Last month Berlin’s Auri Sacra Fames mag celebrated its fifth anniversary! To mark the occasion we did an interview starting with how the magazine first began and the ethic behind it.
“The main idea behind the magazine was to give an high quality alternative to Streetfiles in times when other Berlin magazines were dead or paused. My former magazine-partner and me did shoot a lot of photos at this time (2008-2012) but we didn’t want to upload the really good ones, so we kept them back. I was helping the Streetfiles-team at that time as an admin to accept and rate the users uploads. The growing mass of stuff which came online at that point was a blast! I remember 1000+ photos which had to be accepted on weekdays, some more at the weekend. But somehow the attention you paid to graffiti on this platform changed. The average time I would spend on looking at trains, hall-pieces, tags, etc. was reduced to a few seconds. Open, look, bookmark/love/hate, skip to the next one… I grew up with magazines like Overkill, which I did not just read, I studied. The pieces, the colour schemes, the tags and so on. It was the only access to graffiti-photos I had for several months. So in a way Streetfiles, later on myspace, tumblr and facebook, and nowadays instagram, is the real ‘overkill’, not INKA’s legendary magazine.
Through Streetfiles you had a wider spread focus on what was going on in Berlin. There was stuff I’ve never seen before. ‘Spotters’ really scanned their neighbourhoods and would load up the results. Especially trainspotting also became a big topic. We tried to include this broader view on the scene in our first issue. In my opinion we were the first Berlin graffiti magazine which didn’t pay attention if the content was from ‘real’ Berliners, from guys who just moved here or from tourists who made an interrail-stop in our town. As lovers of graffiti, we were not interested in the writers so much, more in the stuff they painted. Why should I feature stuff only from people who I know personally? That does not make any sense if you document the scene.”
From the very first issue Auri Sacra Fames has emphasised good quality photography to display its subject properly. Considering just how much content is packed into each issue this consistent quality is an impressive feat.
“The editing of the last issues was a result of scanning the scene for the most active and most interesting people in town in the respective years. Our approach was to give an objective insight in the chapters on tags, S-Bahn, U-Bahn, etc. In the specials you can find people who stand out from the crowd whether through quality or quantity. Our personal taste has most often nothing to do with the stuff we show in the magazine. Who the hell is interested in the stuff I like?

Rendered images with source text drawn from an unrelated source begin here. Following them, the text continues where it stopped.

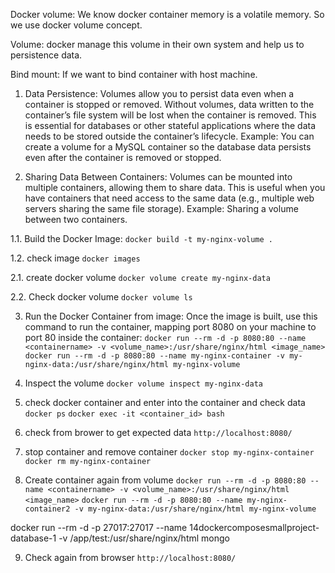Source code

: Docker volume:
We know docker container memory is a volatile memory. So we use docker volume concept.

Volume: 
docker manage this volume in their own system and help us to persistence data.

Bind mount: 
If we want to bind container with host machine.


1. Data Persistence: Volumes allow you to persist data even when a container is stopped or removed. Without volumes, data written to the container’s file system will be lost when the container is removed. This is essential for databases or other stateful applications where the data needs to be stored outside the container’s lifecycle.
Example: You can create a volume for a MySQL container so the database data persists even after the container is removed or stopped.


2. Sharing Data Between Containers: Volumes can be mounted into multiple containers, allowing them to share data. This is useful when you have containers that need access to the same data (e.g., multiple web servers sharing the same file storage).
Example: Sharing a volume between two containers.



1.1. Build the Docker Image:
`docker build -t my-nginx-volume .`

1.2. check image
`docker images`

2.1. create docker volume
`docker volume create my-nginx-data`

2.2. Check docker volume
`docker volume ls`

3. Run the Docker Container from image:
Once the image is built, use this command to run the container, mapping port 8080 on your machine to port 80 inside the container:
`docker run --rm -d -p 8080:80 --name <containername> -v <volume_name>:/usr/share/nginx/html <image_name>`
`docker run --rm -d -p 8080:80 --name my-nginx-container -v my-nginx-data:/usr/share/nginx/html my-nginx-volume`

4. Inspect the volume
`docker volume inspect my-nginx-data`

5. check docker container and enter into the container and check data
`docker ps`
`docker exec -it <container_id> bash`

6. check from brower to get expected data
`http://localhost:8080/`

7. stop container and remove container
`docker stop my-nginx-container`
`docker rm my-nginx-container`

8. Create container again from volume
`docker run --rm -d -p 8080:80 --name <containername> -v <volume_name>:/usr/share/nginx/html <image_name>`
`docker run --rm -d -p 8080:80 --name my-nginx-container2 -v my-nginx-data:/usr/share/nginx/html my-nginx-volume`

docker run --rm -d -p  27017:27017 --name 14dockercomposesmallproject-database-1 -v /app/test:/usr/share/nginx/html mongo

9. Check again from browser
`http://localhost:8080/`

I have to make one thing clear at this point; 90% of the stuff people send in to be printed is crap concerning the photo quality. Come on, it’s 2017. If you want to be in a magazine go out and take shots of your trains and don’t steal them from other peoples tumblrs… And if we print your stuff, why do you upload it on your instagram account afterwards? To keep a level of high quality photos it’s necessary to have a network of trainspotting-nerds around you. Without their help the magazine would not exist. Big thanks to the team!”
Aside from the photographic content the magazine always features interesting texts. These are often in an unusual or sometimes even poetic style.

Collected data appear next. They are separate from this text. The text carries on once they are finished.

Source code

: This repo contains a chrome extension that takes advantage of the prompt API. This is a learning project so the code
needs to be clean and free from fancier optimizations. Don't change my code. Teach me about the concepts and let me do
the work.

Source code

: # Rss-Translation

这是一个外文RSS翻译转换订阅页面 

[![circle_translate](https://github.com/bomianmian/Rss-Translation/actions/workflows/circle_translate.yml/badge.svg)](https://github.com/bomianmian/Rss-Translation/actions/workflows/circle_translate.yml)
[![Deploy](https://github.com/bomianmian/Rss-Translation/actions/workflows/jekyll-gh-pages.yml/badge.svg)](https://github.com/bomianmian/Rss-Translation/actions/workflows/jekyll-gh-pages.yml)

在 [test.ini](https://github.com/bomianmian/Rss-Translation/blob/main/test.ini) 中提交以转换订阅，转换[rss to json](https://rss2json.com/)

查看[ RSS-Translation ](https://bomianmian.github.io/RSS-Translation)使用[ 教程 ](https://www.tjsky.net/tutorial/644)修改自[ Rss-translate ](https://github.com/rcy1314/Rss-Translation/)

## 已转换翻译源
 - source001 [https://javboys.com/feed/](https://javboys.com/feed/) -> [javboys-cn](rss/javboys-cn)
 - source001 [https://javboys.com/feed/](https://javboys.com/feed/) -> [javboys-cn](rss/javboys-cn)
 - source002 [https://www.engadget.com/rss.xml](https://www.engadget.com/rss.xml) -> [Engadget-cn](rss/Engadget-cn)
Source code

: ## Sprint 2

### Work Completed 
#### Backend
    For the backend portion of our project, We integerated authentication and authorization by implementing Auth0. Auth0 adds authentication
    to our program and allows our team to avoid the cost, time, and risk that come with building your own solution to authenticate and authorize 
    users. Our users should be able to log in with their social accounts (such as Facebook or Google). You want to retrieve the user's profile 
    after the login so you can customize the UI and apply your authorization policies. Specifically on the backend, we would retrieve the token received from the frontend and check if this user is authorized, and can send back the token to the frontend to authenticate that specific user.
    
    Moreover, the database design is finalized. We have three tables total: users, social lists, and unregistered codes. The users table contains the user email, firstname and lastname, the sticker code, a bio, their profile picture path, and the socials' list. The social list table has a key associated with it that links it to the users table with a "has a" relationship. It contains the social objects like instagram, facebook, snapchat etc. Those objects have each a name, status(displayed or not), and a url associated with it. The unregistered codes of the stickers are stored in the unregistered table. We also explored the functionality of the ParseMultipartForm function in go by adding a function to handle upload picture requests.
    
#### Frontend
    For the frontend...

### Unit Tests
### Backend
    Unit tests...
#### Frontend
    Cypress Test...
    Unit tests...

“Especially in our latest issue the texts by CREAM and the 20 years DRM special did include in a way poetic characteristics and elements. In the past we allowed our specials to present themselves in whatever way they had in mind. So CREAM’s second attempt to write down fitting words to his works ended up as three poems on each chapter of his feature. The ongoing recurrences in the DRM special express the repetitive constant routine of the crew in the first 10 years of their existence. It’s a kind of metaphorical link to the actions which made them trainwriting-legends in the late 1990’s and 2000’s. It may come out a bit strange in the first read, but we’re happy to have both examples the way they are. There have been too many boring texts by writers and crews in the past, right?”
Another overall element of the mag is its exclusive representation of the Berlin scene. Unlike other magazines, which often have a national or even global reach, the aim for Auri Sacra Fames is to honestly document all the elements of Berlin graff.

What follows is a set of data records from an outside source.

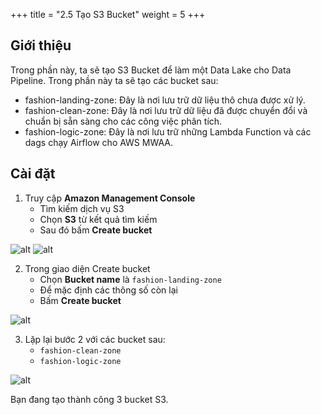 +++
title = "2.5 Tạo S3 Bucket"
weight = 5
+++

## Giới thiệu
Trong phần này, ta sẽ tạo S3 Bucket để làm một Data Lake cho Data Pipeline. 
Trong phần này ta sẽ tạo các bucket sau:
- fashion-landing-zone: Đây là nơi lưu trữ dữ liệu thô chưa được xử lý.
- fashion-clean-zone: Đây là nơi lưu trữ dữ liệu đã được chuyển đổi và chuẩn bị sẵn sàng cho các công việc phân tích.
- fashion-logic-zone: Đây là nơi lưu trữ những Lambda Function và các dags chạy Airflow cho AWS MWAA.

## Cài đặt
1. Truy cập **Amazon Management Console**
    - Tìm kiếm dịch vụ S3
    - Chọn **S3** từ kết quả tìm kiếm
    - Sau đó bấm **Create bucket**

![alt](/images/preparation/s3-1.png)
![alt](/images/preparation/s3-2.png)

2. Trong giao diện Create bucket
    - Chọn **Bucket name** là `fashion-landing-zone`
    - Để mặc định các thông số còn lại
    - Bấm **Create bucket**

![alt](/images/preparation/s3-3.png)

3. Lặp lại bước 2 với các bucket sau:
    - `fashion-clean-zone`
    - `fashion-logic-zone`

![alt](/images/preparation/s3-4.png)

Bạn đang tạo thành công 3 bucket S3.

“The advantage of having a Berlin-only focus is that the idea of an objective documentation is way easier to achieve than, for example, if you do a Rhein-Main-area magazine. If I look at other magazines, which all have the little disclaimer at the end saying that they document the scene, I can’t keep from laughing. I always ask myself; where is the rest? If you ever visited Berlin you can’t ignore rooftops from MONTE 75, tags from MREK or from GEMA and big street bombings from DIRTY. But have they ever been featured in magazines? No! What relevance has a hall-of-fame-writer whose stuff you’ve never even seen in real life? If you really try to document graffiti in Berlin you just can’t leave stuff out you don’t like. I admit that with Auri Sacra Fames we’re not anywhere close to that aim but way closer than the rest!”
Every issue of the magazine to date has had a different theme. Ideas are already taking shape for the next edition.
“In the past the idea we had in mind when planning specials in the magazine was sometimes very different from the final outcome. Maybe we can work on that specific issue for our №6 which will be released in 2018.”